**Input data:**
#####

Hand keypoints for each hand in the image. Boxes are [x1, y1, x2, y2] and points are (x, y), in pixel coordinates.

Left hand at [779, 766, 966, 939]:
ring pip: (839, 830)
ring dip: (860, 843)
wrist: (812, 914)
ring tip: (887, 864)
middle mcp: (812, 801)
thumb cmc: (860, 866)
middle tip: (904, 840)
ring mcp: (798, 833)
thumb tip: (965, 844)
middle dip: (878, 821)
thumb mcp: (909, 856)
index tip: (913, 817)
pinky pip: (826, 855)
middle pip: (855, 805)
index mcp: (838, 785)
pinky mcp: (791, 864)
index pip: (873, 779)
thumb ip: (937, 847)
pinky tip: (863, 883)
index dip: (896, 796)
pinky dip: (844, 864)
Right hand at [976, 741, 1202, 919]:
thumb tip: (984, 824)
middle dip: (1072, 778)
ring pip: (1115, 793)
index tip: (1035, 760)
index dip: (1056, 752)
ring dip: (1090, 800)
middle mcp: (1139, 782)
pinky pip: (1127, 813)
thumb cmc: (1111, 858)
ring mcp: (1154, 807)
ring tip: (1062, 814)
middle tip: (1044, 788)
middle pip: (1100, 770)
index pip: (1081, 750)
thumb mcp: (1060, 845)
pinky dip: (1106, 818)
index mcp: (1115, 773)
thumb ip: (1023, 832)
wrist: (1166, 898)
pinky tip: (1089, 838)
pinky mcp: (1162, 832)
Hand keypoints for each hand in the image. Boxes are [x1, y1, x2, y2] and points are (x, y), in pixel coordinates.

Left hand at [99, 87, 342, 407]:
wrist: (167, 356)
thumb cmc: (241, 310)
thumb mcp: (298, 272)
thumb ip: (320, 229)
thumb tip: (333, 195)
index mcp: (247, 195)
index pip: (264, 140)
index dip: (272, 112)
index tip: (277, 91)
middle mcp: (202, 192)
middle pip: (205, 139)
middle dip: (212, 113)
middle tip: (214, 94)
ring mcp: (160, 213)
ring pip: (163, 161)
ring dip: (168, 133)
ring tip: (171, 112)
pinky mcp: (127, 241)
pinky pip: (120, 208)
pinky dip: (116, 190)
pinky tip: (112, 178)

#####

**Work to complete:** Within the listing above, give again exactly every line from the line with "index pip: (1081, 750)" through the line with "index pip: (264, 140)", both included, and no other line.

**Solution for this task:**
index pip: (1081, 750)
thumb mcp: (1060, 845)
pinky dip: (1106, 818)
index mcp: (1115, 773)
thumb ip: (1023, 832)
wrist: (1166, 898)
pinky tip: (1089, 838)
pinky mcp: (1162, 832)
Hand keypoints for each hand in the image. Boxes are [x1, y1, x2, y2] and points are (x, y), in pixel coordinates.

Left hand at [99, 87, 342, 407]:
wrist: (167, 356)
thumb cmc: (241, 310)
thumb mcp: (298, 272)
thumb ip: (320, 229)
thumb tip: (333, 195)
index mcp: (247, 195)
index pip: (264, 140)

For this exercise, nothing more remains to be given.